SAN FRANCISCO—When The New York Times acquired daily puzzle mega-hit Wordle at the beginning of 2022, there were plenty of skeptics who were sure it signaled the end of the game's incredible viral rise. Apparently, those skeptics included some of the people at the Times itself.
At a presentation at the Game Developers Conference Thursday, Times game producer and industry veteran Zoe Bell said the new owners expected Wordle's daily users "would just immediately decline" after the acquisition. Partly that was out of fear that some players would recoil from the "huge corporate behemoth" that now owned the indie hit. But it was also a simple recognition of the usual cycle for viral "zeitgeist" games: "How long can exponential growth go on?"

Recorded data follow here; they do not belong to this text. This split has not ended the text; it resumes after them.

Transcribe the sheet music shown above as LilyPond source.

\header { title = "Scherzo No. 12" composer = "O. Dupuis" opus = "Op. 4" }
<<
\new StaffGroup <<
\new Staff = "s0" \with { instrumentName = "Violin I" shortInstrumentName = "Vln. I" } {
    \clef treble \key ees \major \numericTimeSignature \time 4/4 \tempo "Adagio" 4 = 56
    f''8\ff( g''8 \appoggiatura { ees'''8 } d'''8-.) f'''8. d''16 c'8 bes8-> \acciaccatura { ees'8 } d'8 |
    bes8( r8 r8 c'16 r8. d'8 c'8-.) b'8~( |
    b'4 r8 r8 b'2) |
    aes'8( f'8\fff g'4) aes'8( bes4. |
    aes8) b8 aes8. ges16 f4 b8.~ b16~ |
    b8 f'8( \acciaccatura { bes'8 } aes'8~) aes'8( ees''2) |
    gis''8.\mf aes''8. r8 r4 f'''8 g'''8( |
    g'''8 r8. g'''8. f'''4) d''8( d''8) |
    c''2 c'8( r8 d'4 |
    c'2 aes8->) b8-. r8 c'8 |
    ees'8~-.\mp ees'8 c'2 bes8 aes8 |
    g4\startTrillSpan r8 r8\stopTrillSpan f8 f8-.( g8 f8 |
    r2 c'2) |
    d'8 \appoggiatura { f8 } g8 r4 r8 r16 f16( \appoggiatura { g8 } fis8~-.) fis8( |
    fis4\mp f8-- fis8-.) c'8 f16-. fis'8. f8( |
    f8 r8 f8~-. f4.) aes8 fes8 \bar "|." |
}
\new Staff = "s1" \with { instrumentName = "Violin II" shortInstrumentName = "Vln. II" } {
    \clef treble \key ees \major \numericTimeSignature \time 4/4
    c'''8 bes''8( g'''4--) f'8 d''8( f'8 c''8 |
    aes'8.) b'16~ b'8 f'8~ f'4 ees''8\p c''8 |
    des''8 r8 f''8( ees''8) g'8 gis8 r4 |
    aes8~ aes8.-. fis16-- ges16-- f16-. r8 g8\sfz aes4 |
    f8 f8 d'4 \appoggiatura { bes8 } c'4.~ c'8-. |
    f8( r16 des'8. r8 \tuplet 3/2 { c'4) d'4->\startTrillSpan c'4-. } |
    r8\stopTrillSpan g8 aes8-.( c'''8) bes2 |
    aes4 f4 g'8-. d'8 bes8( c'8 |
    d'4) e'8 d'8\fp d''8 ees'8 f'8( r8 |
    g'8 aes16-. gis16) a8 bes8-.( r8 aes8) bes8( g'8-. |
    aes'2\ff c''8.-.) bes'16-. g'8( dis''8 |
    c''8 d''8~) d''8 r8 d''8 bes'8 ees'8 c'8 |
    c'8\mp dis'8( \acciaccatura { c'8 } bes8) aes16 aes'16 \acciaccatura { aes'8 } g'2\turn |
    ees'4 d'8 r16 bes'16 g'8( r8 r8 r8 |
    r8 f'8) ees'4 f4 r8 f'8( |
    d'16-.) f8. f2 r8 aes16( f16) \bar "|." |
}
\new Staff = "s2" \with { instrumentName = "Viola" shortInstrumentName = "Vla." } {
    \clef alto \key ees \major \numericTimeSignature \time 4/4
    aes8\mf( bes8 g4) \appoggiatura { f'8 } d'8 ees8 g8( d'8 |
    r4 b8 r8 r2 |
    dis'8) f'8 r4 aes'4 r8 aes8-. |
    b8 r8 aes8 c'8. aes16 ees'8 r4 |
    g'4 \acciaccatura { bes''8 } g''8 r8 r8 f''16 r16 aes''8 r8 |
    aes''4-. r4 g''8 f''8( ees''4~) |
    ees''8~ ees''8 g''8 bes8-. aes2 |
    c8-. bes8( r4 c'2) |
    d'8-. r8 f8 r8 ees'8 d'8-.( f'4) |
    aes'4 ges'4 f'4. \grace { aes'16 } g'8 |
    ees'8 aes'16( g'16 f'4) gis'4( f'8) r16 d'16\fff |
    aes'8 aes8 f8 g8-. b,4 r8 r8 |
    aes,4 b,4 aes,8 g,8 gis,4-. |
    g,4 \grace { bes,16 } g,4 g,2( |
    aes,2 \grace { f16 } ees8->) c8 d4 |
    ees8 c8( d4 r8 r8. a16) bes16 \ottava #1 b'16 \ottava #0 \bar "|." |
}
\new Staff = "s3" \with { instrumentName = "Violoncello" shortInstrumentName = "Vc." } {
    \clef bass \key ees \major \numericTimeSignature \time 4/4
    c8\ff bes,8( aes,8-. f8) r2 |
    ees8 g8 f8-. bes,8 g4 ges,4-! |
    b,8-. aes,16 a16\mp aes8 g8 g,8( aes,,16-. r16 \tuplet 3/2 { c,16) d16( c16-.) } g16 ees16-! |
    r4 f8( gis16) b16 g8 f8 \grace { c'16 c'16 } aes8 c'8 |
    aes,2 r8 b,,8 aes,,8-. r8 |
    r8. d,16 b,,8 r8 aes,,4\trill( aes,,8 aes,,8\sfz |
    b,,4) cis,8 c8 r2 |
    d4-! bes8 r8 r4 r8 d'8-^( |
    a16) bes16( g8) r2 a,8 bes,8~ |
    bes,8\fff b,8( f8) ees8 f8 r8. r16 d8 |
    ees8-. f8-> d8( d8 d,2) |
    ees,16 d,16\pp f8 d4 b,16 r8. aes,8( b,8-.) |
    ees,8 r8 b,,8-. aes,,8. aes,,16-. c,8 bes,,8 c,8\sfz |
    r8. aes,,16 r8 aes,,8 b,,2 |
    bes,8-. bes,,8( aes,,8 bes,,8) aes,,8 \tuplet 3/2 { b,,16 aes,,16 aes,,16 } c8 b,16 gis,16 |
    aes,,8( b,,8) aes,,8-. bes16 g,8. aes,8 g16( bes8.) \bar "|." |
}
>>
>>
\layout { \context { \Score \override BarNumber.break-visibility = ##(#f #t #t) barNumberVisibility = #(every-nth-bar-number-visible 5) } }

Just over a year after the acquisition, though, Bell said the company's efforts at "preserving Wordle as an Internet treasure" have paid off. That's largely thanks to a patient, "first do no harm" strategy that didn't seek to directly monetize the game or introduce a lot of half-baked changes to the game's successful formula, she said.
If it ain’t broke...
Bell said Wordle daily player numbers that are still "unfathomably high" are evidence of that strategy's success. Before the Times acquisition, Bell said Wordle had gone from 90 players on November 1, 2021, to 300,000 by the end of the year. And while that exponential growth would inevitably slow, Bell said Wordle's daily user numbers peaked at tens of millions of players in March 2022 (that's about a month after the peak in Wordle results shared on Twitter).
Even after that peak, Wordle's daily player numbers have declined much more slowly than those for similar viral hits like Pokémon Go and Among Us, according to Data.ai estimates presented by Bell. In fact, in early 2023, Wordle was still getting about half as many daily players as it did at its March peak, according to graphs shown by Bell, a level of interest that has remained at a relatively stable plateau since August.